### [RECORD SET]
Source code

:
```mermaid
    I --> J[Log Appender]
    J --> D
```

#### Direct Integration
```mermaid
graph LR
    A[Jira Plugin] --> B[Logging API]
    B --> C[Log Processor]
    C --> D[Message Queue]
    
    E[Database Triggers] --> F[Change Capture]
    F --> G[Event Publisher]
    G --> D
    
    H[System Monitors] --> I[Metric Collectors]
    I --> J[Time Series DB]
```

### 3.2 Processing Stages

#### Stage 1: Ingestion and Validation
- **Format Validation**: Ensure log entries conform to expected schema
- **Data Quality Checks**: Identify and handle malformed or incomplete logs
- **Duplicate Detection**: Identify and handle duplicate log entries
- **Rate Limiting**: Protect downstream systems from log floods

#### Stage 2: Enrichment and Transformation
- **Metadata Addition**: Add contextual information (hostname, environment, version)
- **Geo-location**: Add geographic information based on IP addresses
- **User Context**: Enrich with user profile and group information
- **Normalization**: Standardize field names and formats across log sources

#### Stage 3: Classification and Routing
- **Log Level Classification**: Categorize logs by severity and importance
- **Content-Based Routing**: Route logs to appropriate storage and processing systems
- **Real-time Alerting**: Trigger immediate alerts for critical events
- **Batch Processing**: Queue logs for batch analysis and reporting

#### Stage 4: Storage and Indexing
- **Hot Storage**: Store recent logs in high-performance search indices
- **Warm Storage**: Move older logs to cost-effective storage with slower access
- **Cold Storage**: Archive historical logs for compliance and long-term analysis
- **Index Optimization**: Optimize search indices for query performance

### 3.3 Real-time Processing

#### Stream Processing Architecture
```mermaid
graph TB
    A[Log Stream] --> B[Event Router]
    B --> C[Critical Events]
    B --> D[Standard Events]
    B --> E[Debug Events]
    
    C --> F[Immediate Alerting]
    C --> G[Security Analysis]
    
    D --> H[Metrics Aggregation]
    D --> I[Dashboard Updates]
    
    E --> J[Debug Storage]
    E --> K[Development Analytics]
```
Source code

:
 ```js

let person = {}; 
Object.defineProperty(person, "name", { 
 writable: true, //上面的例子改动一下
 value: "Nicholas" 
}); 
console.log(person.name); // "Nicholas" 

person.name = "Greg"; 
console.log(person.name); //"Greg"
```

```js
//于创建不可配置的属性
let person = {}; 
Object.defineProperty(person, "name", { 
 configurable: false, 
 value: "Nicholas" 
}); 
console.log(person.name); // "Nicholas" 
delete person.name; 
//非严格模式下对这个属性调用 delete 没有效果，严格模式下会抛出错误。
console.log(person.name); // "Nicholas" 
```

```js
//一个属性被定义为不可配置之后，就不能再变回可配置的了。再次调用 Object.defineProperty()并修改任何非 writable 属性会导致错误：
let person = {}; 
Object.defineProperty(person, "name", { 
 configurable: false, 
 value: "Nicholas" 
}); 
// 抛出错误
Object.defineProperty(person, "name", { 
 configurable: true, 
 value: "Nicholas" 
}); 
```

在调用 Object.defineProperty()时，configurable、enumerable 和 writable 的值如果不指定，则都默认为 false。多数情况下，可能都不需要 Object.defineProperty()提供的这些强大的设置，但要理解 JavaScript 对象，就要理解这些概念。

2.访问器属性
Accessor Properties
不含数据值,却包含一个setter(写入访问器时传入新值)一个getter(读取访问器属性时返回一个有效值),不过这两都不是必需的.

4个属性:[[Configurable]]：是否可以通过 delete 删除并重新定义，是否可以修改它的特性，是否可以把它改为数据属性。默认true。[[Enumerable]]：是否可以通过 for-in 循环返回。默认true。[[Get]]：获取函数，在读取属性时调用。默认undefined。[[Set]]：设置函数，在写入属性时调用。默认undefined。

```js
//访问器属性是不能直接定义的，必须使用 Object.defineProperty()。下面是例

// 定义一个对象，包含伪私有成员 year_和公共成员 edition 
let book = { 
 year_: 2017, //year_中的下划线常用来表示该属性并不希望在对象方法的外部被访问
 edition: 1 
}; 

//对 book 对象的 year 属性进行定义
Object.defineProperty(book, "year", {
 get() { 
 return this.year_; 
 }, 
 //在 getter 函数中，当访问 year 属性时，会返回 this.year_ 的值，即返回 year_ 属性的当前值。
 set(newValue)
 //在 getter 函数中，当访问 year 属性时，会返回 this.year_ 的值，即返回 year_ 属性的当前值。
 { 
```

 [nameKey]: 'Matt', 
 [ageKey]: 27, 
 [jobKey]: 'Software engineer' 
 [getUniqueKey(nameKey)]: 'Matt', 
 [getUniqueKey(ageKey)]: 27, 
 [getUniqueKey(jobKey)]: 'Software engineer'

### [PROBLEM REQUIREMENTS]
All lines of the records containing "jobKey" should be shown.

### [EXERCISE OUTPUT]
 [jobKey]: 'Software engineer' 
 [getUniqueKey(jobKey)]: 'Software engineer'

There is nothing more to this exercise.